Required action -
Return verbatim every line from the first line of the data below to the line that contains "of this one?", inclusive, and no further.

::: Source information :::

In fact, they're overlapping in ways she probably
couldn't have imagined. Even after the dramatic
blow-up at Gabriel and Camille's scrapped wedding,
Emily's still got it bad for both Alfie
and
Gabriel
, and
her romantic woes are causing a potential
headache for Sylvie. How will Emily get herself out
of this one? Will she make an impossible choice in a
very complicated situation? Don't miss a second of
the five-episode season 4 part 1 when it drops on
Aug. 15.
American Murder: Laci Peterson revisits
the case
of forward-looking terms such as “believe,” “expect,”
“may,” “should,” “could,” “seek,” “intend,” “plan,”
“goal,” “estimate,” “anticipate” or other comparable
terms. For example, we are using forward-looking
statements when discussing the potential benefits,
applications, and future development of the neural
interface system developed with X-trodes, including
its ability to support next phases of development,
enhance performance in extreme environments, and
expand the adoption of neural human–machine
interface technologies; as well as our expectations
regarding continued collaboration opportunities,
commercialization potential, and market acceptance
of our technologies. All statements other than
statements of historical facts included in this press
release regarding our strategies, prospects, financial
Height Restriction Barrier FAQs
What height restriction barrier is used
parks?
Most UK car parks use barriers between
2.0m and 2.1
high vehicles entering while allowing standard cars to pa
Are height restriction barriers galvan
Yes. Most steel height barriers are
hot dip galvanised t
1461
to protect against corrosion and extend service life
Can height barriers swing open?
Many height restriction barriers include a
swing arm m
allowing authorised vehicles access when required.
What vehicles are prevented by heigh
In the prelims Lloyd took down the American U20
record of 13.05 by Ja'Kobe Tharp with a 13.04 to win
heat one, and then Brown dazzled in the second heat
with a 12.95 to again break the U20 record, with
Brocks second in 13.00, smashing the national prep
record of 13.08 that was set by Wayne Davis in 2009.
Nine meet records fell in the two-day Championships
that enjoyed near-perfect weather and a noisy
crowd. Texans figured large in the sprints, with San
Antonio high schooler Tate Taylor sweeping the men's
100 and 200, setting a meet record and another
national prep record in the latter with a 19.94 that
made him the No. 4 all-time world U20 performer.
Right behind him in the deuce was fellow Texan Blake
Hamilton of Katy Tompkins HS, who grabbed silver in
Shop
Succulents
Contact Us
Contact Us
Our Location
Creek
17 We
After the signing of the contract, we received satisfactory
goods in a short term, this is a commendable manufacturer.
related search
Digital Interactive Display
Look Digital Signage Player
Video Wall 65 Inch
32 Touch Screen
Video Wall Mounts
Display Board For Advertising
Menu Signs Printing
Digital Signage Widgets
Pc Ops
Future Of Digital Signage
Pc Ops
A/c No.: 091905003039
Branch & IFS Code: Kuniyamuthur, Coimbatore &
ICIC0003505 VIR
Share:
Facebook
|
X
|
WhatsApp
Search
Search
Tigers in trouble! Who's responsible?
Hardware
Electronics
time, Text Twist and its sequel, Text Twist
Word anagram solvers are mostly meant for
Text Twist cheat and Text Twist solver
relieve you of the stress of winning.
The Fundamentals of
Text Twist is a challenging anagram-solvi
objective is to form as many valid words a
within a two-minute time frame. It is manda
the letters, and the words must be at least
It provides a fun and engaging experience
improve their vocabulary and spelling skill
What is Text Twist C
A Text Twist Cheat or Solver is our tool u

:::

Answer to the exercise -
In fact, they're overlapping in ways she probably
couldn't have imagined. Even after the dramatic
blow-up at Gabriel and Camille's scrapped wedding,
Emily's still got it bad for both Alfie
and
Gabriel
, and
her romantic woes are causing a potential
headache for Sylvie. How will Emily get herself out
of this one? Will she make an impossible choice in a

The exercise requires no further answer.